In any deep learning project, it’s easy to get bogged down in “hyperparameter hell”, where the loss landscape is spikey, scary, and full of nightmares. Sometimes, it seems that no matter what you do, the loss simply won’t go down, or it won’t reach the loss reported in paper X, etc. We’ve all been there. In this section, the goal is to introduce the most common settings that are in a lot of different source separation papers.

Optimizer choice

The choice of optimizer is most often the ADAM optimizer. ADAM is an optimizer which traverses the loss landscape using momentum. If you’re new to momentum, here’s a fantastic resource to get acquainted with it: https://distill.pub/2017/momentum/.

In momentum-based optimization, the idea is to adaptively change the learning rate based on the history of the gradients. If gradients are small, but they’re always pointing in the same direction as you traverse the loss landscape, that indicates that you can take bigger steps! Bigger steps means more efficient learning. ADAM codifies this logic via some math that we don’t have to get into here. It suffices to understand that the idea of ADAM is that more consistent gradients leads to faster learning. To quote the Distill post above - if gradient descent is a person walking down a hill, then momentum is a ball rolling down a hill. The ball picks up speed as it rolls.

Momentum-based optimization is a very common choice in the source separation literature.

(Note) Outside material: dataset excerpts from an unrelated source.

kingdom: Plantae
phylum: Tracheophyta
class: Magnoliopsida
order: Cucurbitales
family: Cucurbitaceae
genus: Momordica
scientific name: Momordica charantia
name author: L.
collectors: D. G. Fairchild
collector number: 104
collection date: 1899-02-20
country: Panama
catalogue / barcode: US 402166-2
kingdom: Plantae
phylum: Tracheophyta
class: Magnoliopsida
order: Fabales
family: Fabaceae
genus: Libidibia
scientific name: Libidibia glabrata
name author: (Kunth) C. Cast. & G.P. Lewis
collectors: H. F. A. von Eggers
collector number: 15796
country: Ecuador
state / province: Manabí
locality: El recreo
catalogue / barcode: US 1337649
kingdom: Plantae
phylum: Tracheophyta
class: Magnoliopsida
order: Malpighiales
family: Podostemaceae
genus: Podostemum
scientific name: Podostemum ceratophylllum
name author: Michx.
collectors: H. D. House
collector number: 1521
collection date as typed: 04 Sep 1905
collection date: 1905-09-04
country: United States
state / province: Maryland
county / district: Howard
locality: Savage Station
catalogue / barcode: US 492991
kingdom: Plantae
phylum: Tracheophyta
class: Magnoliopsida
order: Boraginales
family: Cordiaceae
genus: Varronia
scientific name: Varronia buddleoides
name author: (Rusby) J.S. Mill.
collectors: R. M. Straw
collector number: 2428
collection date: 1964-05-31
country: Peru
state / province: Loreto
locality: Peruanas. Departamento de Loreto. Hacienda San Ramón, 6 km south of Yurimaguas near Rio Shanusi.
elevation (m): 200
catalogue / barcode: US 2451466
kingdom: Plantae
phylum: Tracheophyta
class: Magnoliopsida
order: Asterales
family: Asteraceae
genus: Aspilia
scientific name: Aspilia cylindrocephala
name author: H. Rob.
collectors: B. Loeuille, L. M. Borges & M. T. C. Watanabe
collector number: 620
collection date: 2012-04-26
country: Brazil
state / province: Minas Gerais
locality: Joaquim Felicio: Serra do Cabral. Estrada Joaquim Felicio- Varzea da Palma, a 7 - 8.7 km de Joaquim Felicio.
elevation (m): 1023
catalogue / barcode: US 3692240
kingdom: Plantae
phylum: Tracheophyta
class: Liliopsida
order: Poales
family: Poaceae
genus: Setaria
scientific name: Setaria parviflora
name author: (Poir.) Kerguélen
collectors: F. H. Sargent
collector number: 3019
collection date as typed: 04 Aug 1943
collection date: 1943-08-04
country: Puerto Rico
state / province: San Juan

Specifically, ADAM is used with the following hyperparameters being a good initial setup (that you likely won’t have to change):

  • ADAM Optimizer

  • Learning rate: 1e-3

  • \(\beta_1\) = .9, \(\beta_2\) = .999

Lucky for you, these are the PyTorch defaults (funny how that works)!

Gradient clipping

Another popular trick to improve optimization is to use gradient clipping. In many loss landscapes, the gradient is not perfectly smooth as we have seen so far. Often, the loss landscape is exceedingly noisy, with many small bumps and imperfections. These imperfections can lead to huge spikes in the gradient, which can destabilize the learning process.

The damage that huge spikes in the loss landscape can do to optimization can be mitigated via gradient clipping. Simply put, in gradient clipping if the gradient norm exceeds some set threshold, then it is renormalized such that the norm of the gradient is equal to that threshold. If the norm is below the set threshold, then the gradient is untouched.

Why does gradient clipping work so well, theoretically? Well, it’s a bit of an open question right now with a long history [BSF94,Mik12], and a lot of interesting recent work [ZHSJ19]!

Tip

Exploding gradients, along with vanishing gradients are important to look out for. Note that most recurrent network architectures are susceptible to both types of gradient issues, and that the best way to stabilize training and overcome exploding gradients is via gradient clipping. Gradient clipping is an important part of the recipe for many state-of-the-art separation networks.

AutoClip

Picking the optimal gradient clipping threshold can be tough, and choosing it poorly can lead to bad results. Recent work [SWPR20] proposes an automated mechanism to choose the gradient clipping threshold by using the history of the gradient norms in conjunction with a simple percentile based approach. For more, see here (full disclosure: the author of this method is currently writing what you’re reading now).

In summary, use the Adam optimizer combined with some flavor of gradient clipping (either with a hand-tuned threshold, or with AutoClip) to train your network. In the next section, we’ll start to explore actual models, their building blocks, and how things are put together.